--- start Selected text ---

Visualization (Exploring variation)

Peter Ganong and Maggie Shi

January 25, 2026

Introduction

Roadmap of lecture

  • Introduce three key ideas in data visualization
    • exploration vs. production
    • headline vs. sub-messages
    • iteration
  • introduce datasets for this lecture
  • Categorical variables (in lecture 2 we called these N/O)
  • Continuous variables (in lecture 2 we called these Q)
    • Exploring typical values
    • Exploring and dealing with unusual values

What is exploratory data analysis?

Data visualization has two distinct goals

  1. exploration for you to learn as much as possible
  2. production for you to teach someone else what you think the key lessons are

Exploration vs. production

  • When you are in exploration mode, you will look at lots of patterns and your brain filters out the noise
  • Production mode is like putting a cone on your dog.
  • You are deliberately limiting the reader’s field of vision such that they see the key messages from the plot and avoid too many distractions

“A Sunday on La Grande Jatte” by Seurat

“A Sunday on La Grande Jatte” by Seurat

Headline vs submessages

  • Headline is what you see first when you look at the painting or you look at the plot.
  • Submessages are what you see later, on closer inspection
  • Often, the most interesting patterns in the data are ones that you don’t see right away when you make the very first plot.

Iterating on plot design

“Make dozens of plots”

--- end Selected text ---
--- start Records to use ---

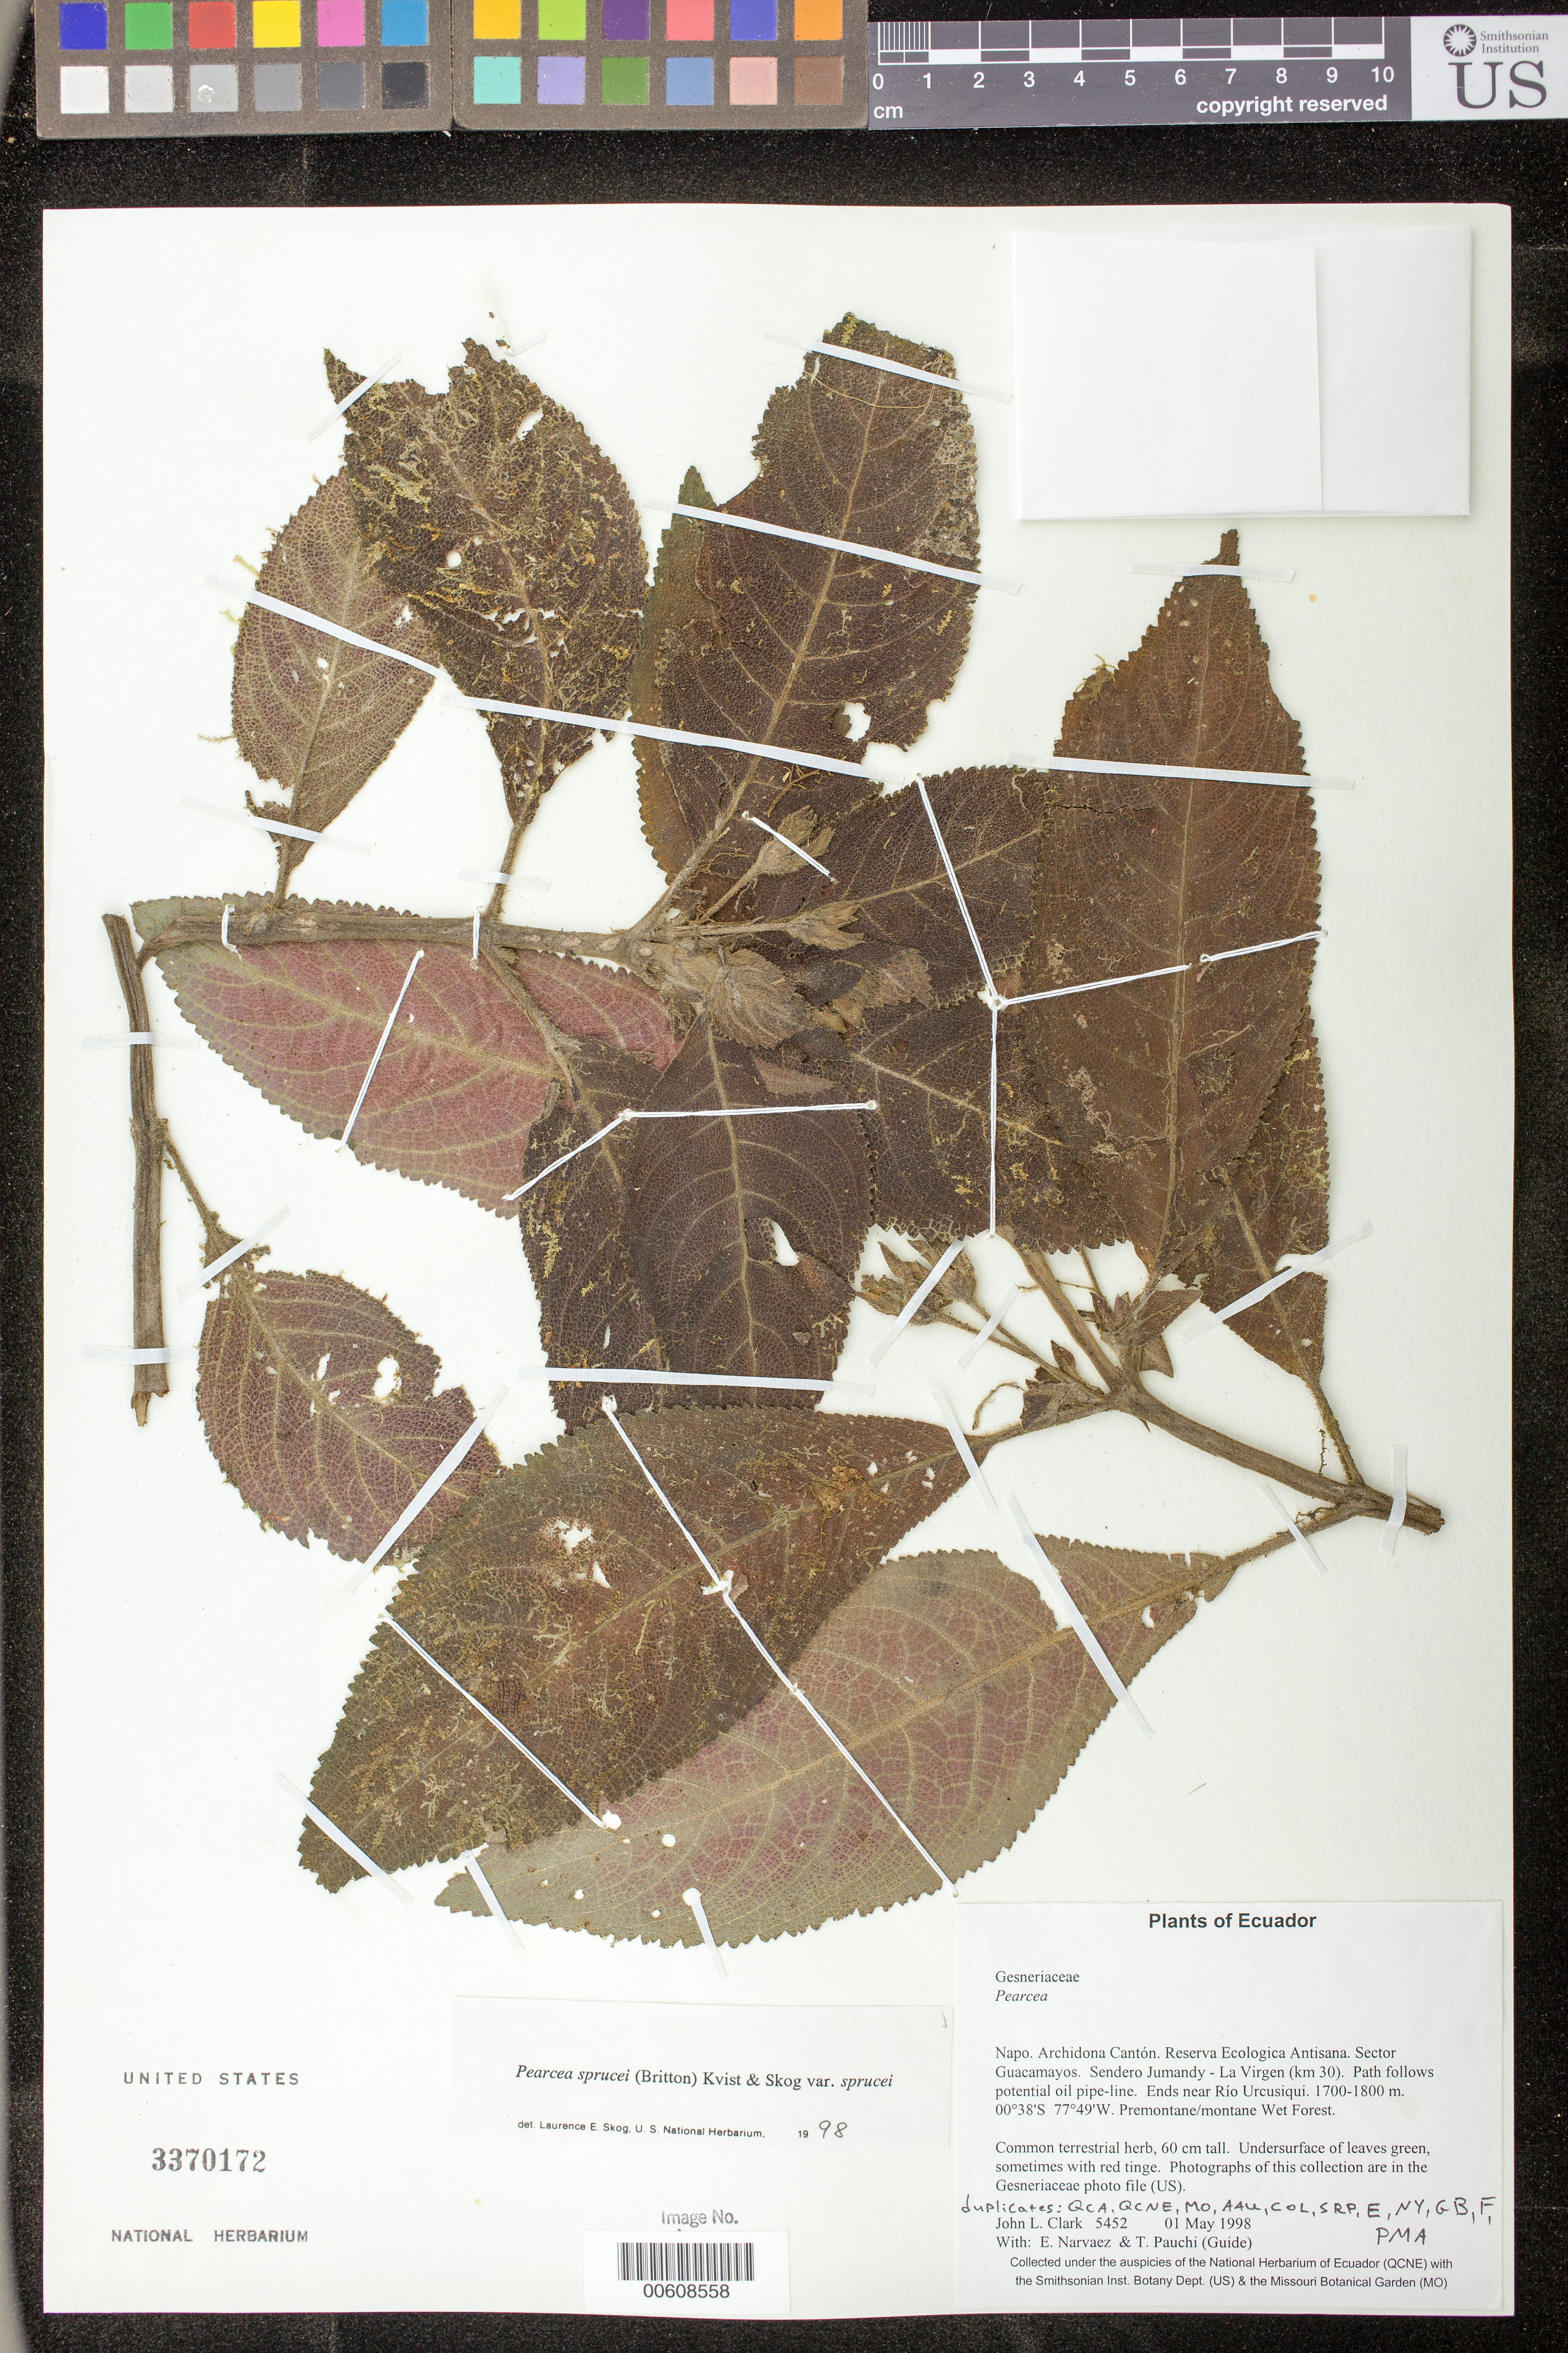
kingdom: Plantae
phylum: Tracheophyta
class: Magnoliopsida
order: Lamiales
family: Gesneriaceae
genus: Pearcea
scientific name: Pearcea sprucei var. sprucei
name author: (Britton ex Rusby) L.P. Kvist & L.E. Skog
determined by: Skog, Laurence E.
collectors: J. L. Clark, E. Narváez & T. Pauchi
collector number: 5452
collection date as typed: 01 May 1998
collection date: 1998-05-01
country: Ecuador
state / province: Napo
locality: Archidona Cantón. Reserva Ecologica Antisana. Sector Guacamayos. Sendero Jumandy - La Virgen (km 30). Path follows potential oil pipe-line. Ends near Río Urcusiqui.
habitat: Premontane/montane Wet Forest.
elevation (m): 1700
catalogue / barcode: US 3370172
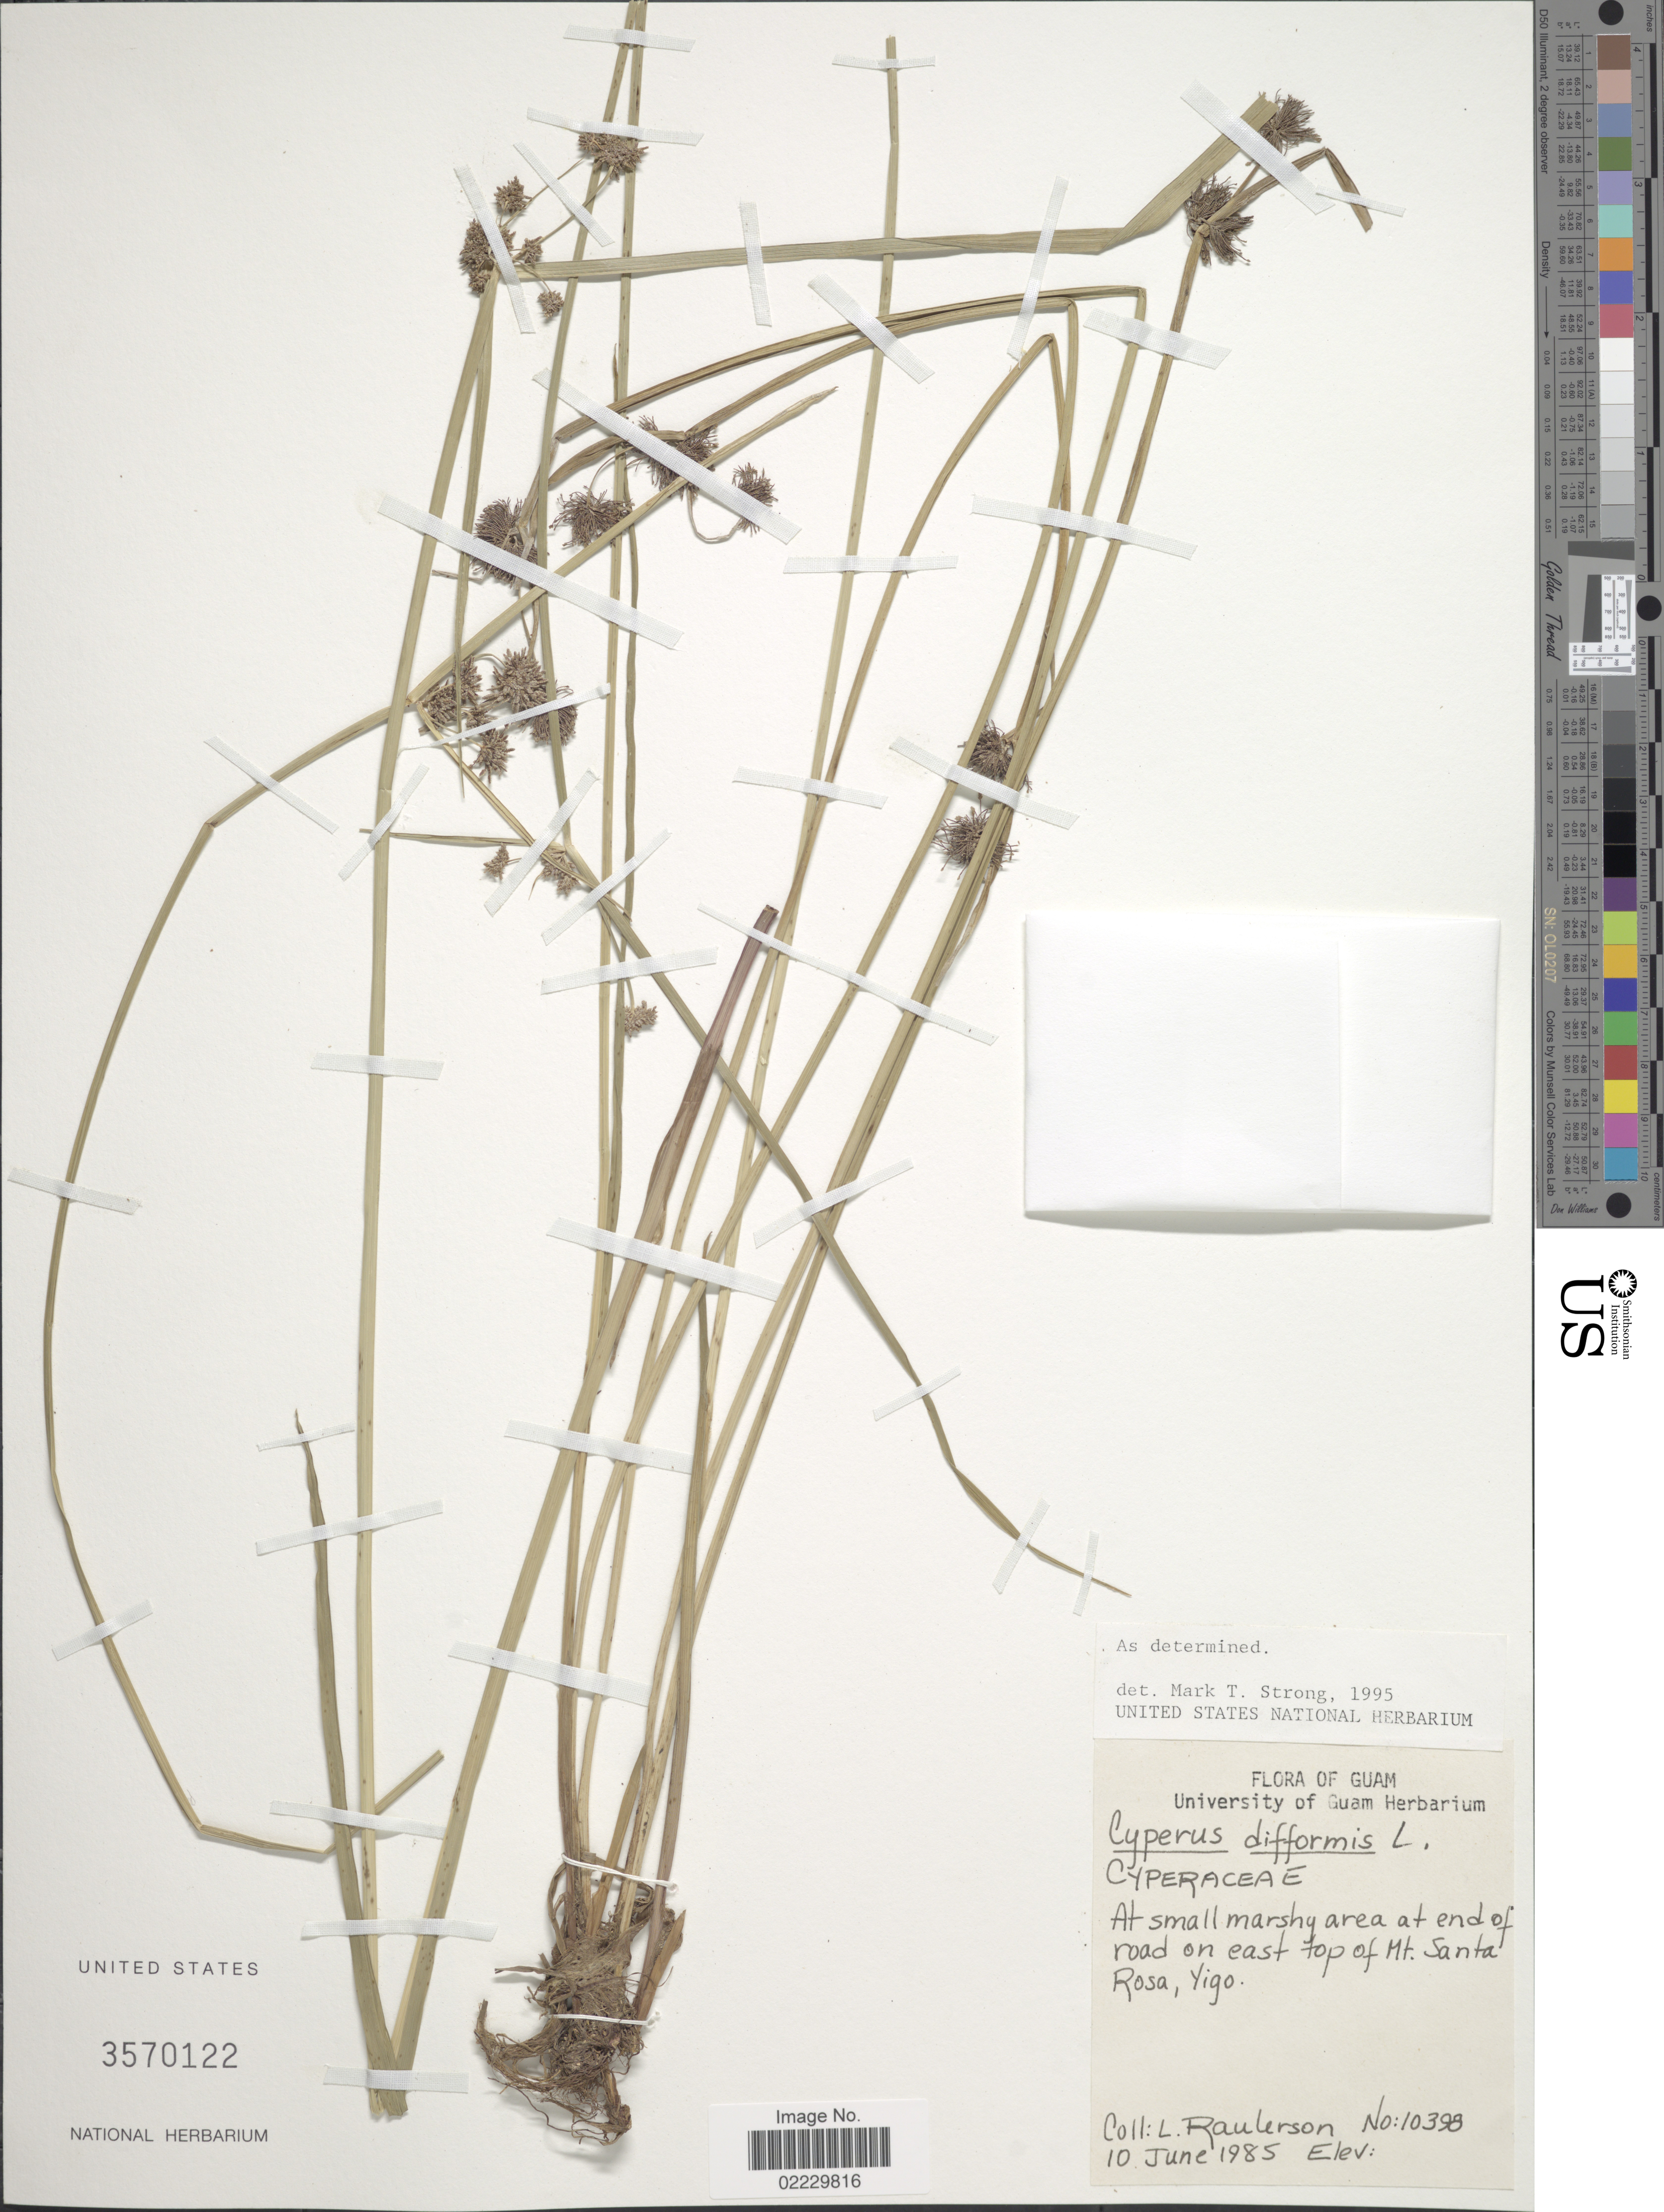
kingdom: Plantae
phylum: Tracheophyta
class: Liliopsida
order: Poales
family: Cyperaceae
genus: Cyperus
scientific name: Cyperus difformis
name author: L.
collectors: L. Raulerson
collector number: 10398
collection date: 1985-06-10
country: Guam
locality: At small marshy area at end of road on east top of Mt. Santa Rosa, Yigo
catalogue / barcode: US 3570122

--- end Records to use ---

Problems and tasks:
1. Starting with the line containing "class: Magnoliopsida" and going on through the end of the records, arrange those lines as a JSON list of strings, one string per line, with blank lines omitted. Please leave the pictures out.
2. Pick up the data visualization lecture notes after their last line and keep writing.

Exercise responses:
1.
[
  "class: Magnoliopsida",
  "order: Lamiales",
  "family: Gesneriaceae",
  "genus: Pearcea",
  "scientific name: Pearcea sprucei var. sprucei",
  "name author: (Britton ex Rusby) L.P. Kvist & L.E. Skog",
  "determined by: Skog, Laurence E.",
  "collectors: J. L. Clark, E. Narváez & T. Pauchi",
  "collector number: 5452",
  "collection date as typed: 01 May 1998",
  "collection date: 1998-05-01",
  "country: Ecuador",
  "state / province: Napo",
  "locality: Archidona Cantón. Reserva Ecologica Antisana. Sector Guacamayos. Sendero Jumandy - La Virgen (km 30). Path follows potential oil pipe-line. Ends near Río Urcusiqui.",
  "habitat: Premontane/montane Wet Forest.",
  "elevation (m): 1700",
  "catalogue / barcode: US 3370172",
  "kingdom: Plantae",
  "phylum: Tracheophyta",
  "class: Liliopsida",
  "order: Poales",
  "family: Cyperaceae",
  "genus: Cyperus",
  "scientific name: Cyperus difformis",
  "name author: L.",
  "collectors: L. Raulerson",
  "collector number: 10398",
  "collection date: 1985-06-10",
  "country: Guam",
  "locality: At small marshy area at end of road on east top of Mt. Santa Rosa, Yigo",
  "catalogue / barcode: US 3570122"
]

2.
Quoctrung Bui, former 30538 guest lecturer and former Harris data viz instructor

Iterating on plot design

What does he mean?

  • The first plot you make will never be the one you should show
  • As you are generating graphs for yourself in exploration mode, you will produce many candidates that could end up being used in production mode
  • As a rule of thumb, you should try out at least three different plotting concepts (marks)
  • Within each concept, you will need to try out several different encodings

Summary:

  1. Decide if you are trying to explore the data or produce a plot for someone else
  2. For any given plot, look closely (like Seurat) beyond just the headline
  3. Iterate

Intro to data

Introduction to data

  • Most of our visualization lectures are based on the University of Washington textbook, but the textbook doesn’t have enough material on exploratory data analysis. So we are supplementing with
  • diamonds, mpg are from “Exploratory Data Analysis”
  • movies (also used last lecture) is from the UW textbook
  • penguins is from “Data Visualization”

Categorical variables

Categorical variables: roadmap

  • introduce diamonds
  • show table
  • show bar graph

introduce dataset diamonds

import pandas as pd
from plotnine.data import diamonds
diamonds.shape
(53940, 10)
diamonds.head()
carat cut color clarity depth table price x y z
0 0.23 Ideal E SI2 61.5 55.0 326 3.95 3.98 2.43
1 0.21 Premium E SI1 59.8 61.0 326 3.89 3.84 2.31
2 0.23 Good E VS1 56.9 65.0 327 4.05 4.07 2.31
3 0.29 Premium I VS2 62.4 58.0 334 4.20 4.23 2.63
4 0.31 Good J SI2 63.3 58.0 335 4.34 4.35 2.75

diamonds data dictionary

Variable Definition Values
price price in USD $326–$18,823
carat weight of diamond 0.2-5.01
cut quality of the cut Fair, Good, Very Good, Premium, Ideal
color diamond color D (best) to J (worst)
clarity measure of how clear diamond is I1 (worst), SI2, SI1, VS2, VS1, VVS2, VVS1, IF (best)
x length in mm 0-10.74
y width in mm 0-58.9
z depth in mm 0-31.8
depth \(\frac{z}{ mean(x, y)}\) 43-79
table width of top of diamond relative to widest point 43-95

Summarizing cut in a table

diamonds_cut = diamonds.groupby('cut').size()
diamonds_cut
cut
Fair          1610
Good          4906
Very Good    12082
Premium      13791
Ideal        21551
dtype: int64

Summarizing with a bar graph (code)

#moves the index (`cut`) into a normal column so Altair can read it.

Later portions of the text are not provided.